Au cœur du Chœur, constitué par les diverses voix que prend celle d’Anne-Marie Albiach, au centre du théâtre qu’elle se joue à elle-même, il y a le désir – celui qui pousse vers l’autre et celui qui incite à écrire. Sans lui rien n’est possible, vivable. Comme la plupart des écrivains, Anne-Marie Albiach a besoin du désir (pas seulement celui d’un corps aimé) pour écrire et chasser l’angoisse annihilante, la chasser d’autant mieux qu’elle n’en parlera pas, qu’elle la fera entrer dans ce qu’elle nomme la fiction et qu’elle contrôlera grâce à une mise en scène, à une mise en espace soigneusement réglée : mots perchés sur la page, devenue leur portée ; signes de ponctuation étonnamment distribués (les deux points viennent avant et non après le mot qu’ils se proposent d’expliciter) ; vocabulaire abstrait ; notation de détails pris au réel environnant, qui eux sont très concrets ; et blanc, omniprésent – une « narration du “froid” » (Mezza Voce), sur la page, neige vaste, où les pas font des signes.
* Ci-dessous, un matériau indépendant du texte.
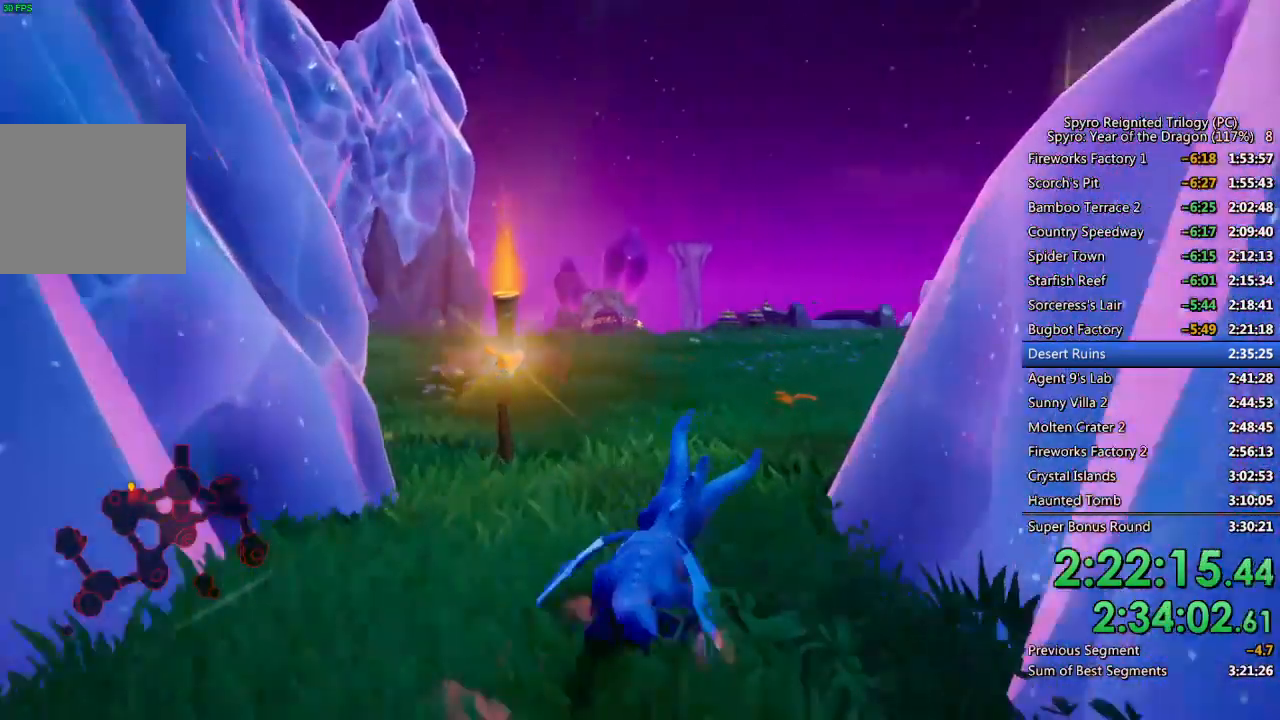
{"buttons": ["SQUARE"], "left_stick": "center", "right_stick": "center", "events": [[17, "left_stick", "center"], [300, "left_stick", "right"], [433, "left_stick", "center"]]}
On ne quitte pas la voix, on ne quitte pas le chant, la mélodie, voire la chanson, celui ou celle qui accompagne le rituel, le sacrifice et le blasphème.

Anne-Marie Albiach aime Beckett, Jouve, Mallarmé, Bataille – qu’elle analyse si bien : « Chaque corps a son opacité, celle que Bataille cherche à trouver et à transpercer » . Parlant de lui avec ces mots, c’est bien sûr d’elle qu’elle parle. Peut-être que, comme Bataille, n’aspire-t-elle qu’à une chose : se suicider ; que comme lui ce qu’elle écrit est « excessivement mental ». Son lyrisme est actif mais froid et contrôlé, car « entre guillemets, en italique, avec des blancs ». Réclamant la mesure de l’excès, elle propose cette formule magnifique : « Il n’y a pas de construction sans feu ».

Rappelons qu’Anne-Marie Albiach, née en 1937, est morte en 2012. Cinq le Chœur rassemble toute son œuvre – poésie et prose. Les textes s’y succèdent comme s’ils appartenaient à un livre unique, ce qui est une belle idée, les dates, les références ne figurant qu’aux dernières pages. En tant que tel, il possède un vrai titre (autre qu’« Œuvres » par exemple), extrait de Mezza Voce. Qu’elle gardait, semble-t-il, en réserve.

  1. Jean Daive, Anne-Marie Albiach, l'exact réel, (cinq entretiens avec Anne-Marie Albiach), Éric Pesty, 2006. Sans autre précision, les citations sont extraites de ce livre.
  2. Pascal Boulanger, Une « action poétique » de 1950 à aujourd’hui, Flammarion, 1998. Voir aussi Jean-Marie Gleize, Le Théâtre du poème, Belin, 1995 ; le n° 14 de la revue CCP, Marseille, 2007 ; les entretiens sur France Culture d’Alain Veinstein, André Velter, qu’on peut entendre sur internet.